THE DATA =>
[Start of Attachment]
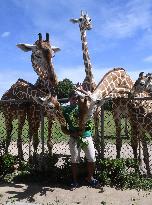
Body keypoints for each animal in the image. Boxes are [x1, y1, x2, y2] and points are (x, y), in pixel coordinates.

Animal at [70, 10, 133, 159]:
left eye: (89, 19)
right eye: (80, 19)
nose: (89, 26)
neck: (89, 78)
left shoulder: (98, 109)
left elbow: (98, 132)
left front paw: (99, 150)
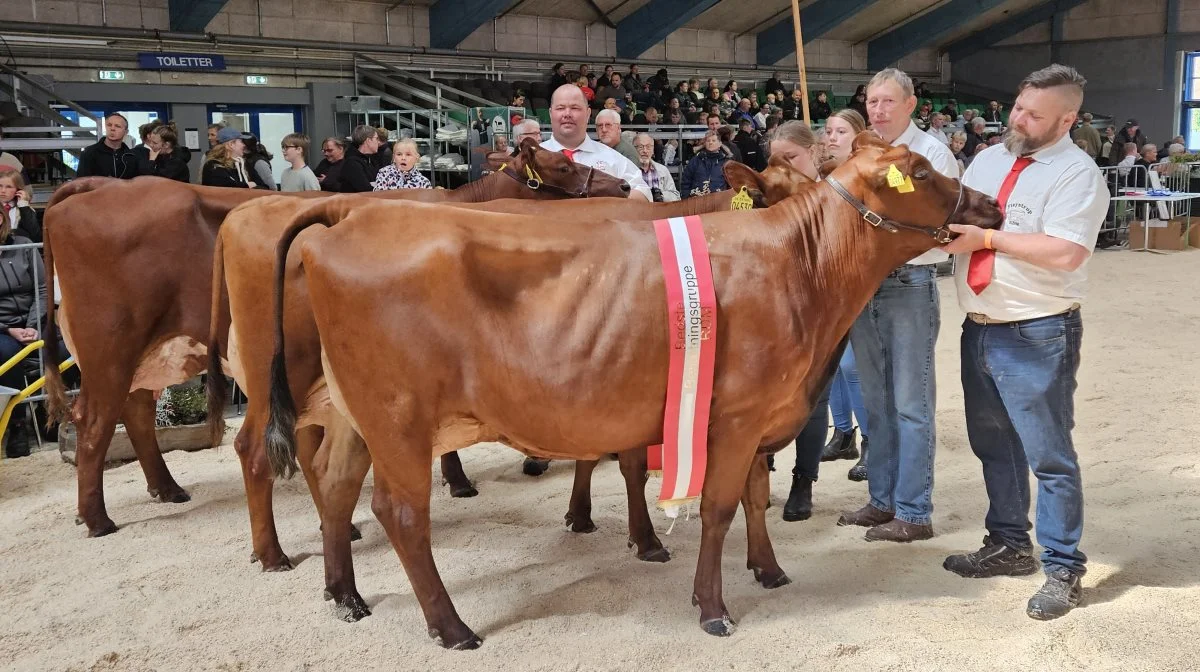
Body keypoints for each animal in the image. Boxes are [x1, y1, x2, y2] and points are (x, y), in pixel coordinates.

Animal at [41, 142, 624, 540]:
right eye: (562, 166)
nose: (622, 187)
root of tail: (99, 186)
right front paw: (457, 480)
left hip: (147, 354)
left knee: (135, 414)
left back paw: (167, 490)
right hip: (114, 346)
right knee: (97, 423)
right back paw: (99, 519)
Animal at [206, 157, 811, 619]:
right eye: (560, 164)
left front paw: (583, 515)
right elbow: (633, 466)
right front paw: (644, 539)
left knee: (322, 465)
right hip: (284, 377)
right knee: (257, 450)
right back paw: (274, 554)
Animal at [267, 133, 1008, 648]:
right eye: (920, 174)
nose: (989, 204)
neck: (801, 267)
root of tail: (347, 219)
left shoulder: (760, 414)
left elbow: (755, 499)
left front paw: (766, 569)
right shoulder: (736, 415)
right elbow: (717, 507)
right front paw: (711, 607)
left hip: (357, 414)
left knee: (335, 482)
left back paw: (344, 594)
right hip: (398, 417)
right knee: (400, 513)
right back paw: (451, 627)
[End of Attachment]
[Start of Attachment]
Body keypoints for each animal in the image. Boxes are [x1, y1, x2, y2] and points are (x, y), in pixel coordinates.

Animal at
[End of Attachment]
[Start of Attachment]
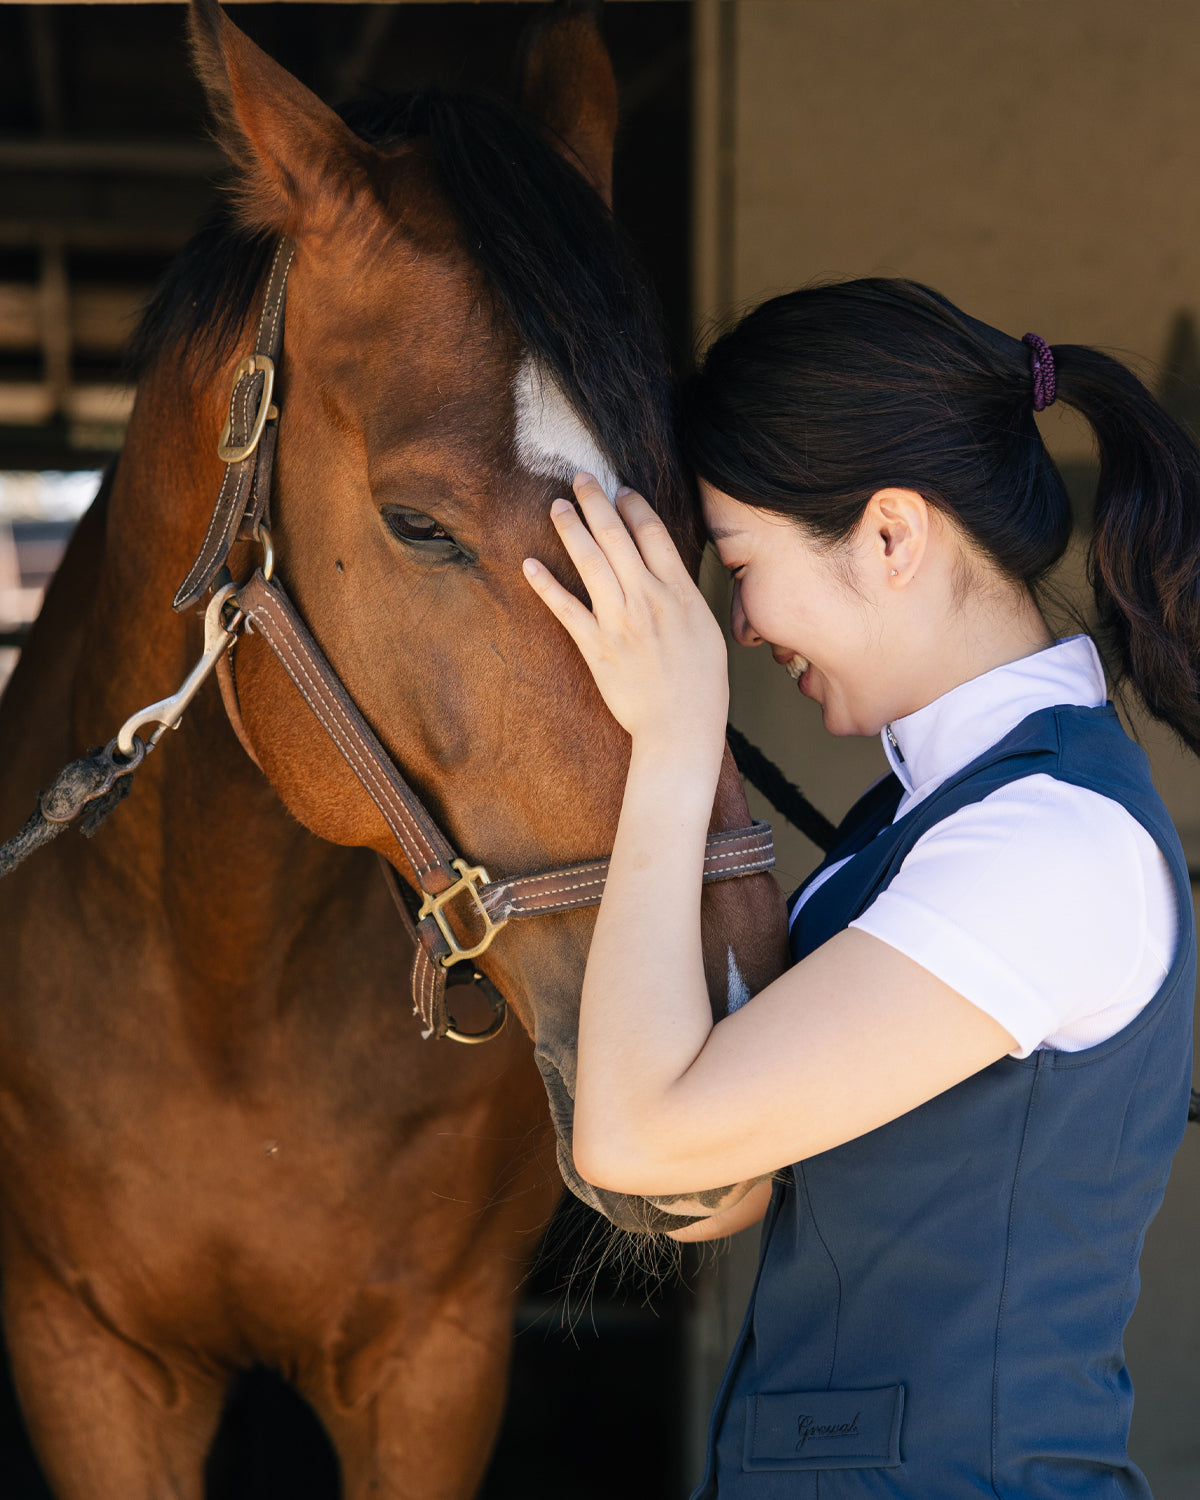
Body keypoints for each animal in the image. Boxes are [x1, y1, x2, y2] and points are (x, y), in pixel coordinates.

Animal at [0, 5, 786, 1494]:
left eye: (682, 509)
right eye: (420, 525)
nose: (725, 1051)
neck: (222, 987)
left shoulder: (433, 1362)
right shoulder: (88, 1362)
[End of Attachment]
What you return should be exactly the lines above, starting at the one with "right hip: (284, 377)" and ending at the one with "right back paw: (451, 627)", and nothing else.

TASK RESULT =>
right hip: (284, 377)
right knee: (257, 450)
right back paw: (274, 554)
Animal at [267, 133, 1008, 648]:
right eye: (920, 174)
nose: (989, 204)
neck: (801, 267)
root of tail: (347, 219)
left shoulder: (760, 414)
left elbow: (755, 499)
left front paw: (766, 569)
right shoulder: (736, 415)
right elbow: (717, 507)
right front paw: (711, 607)
left hip: (357, 414)
left knee: (335, 482)
left back paw: (344, 594)
right hip: (398, 417)
right knee: (400, 513)
right back paw: (451, 627)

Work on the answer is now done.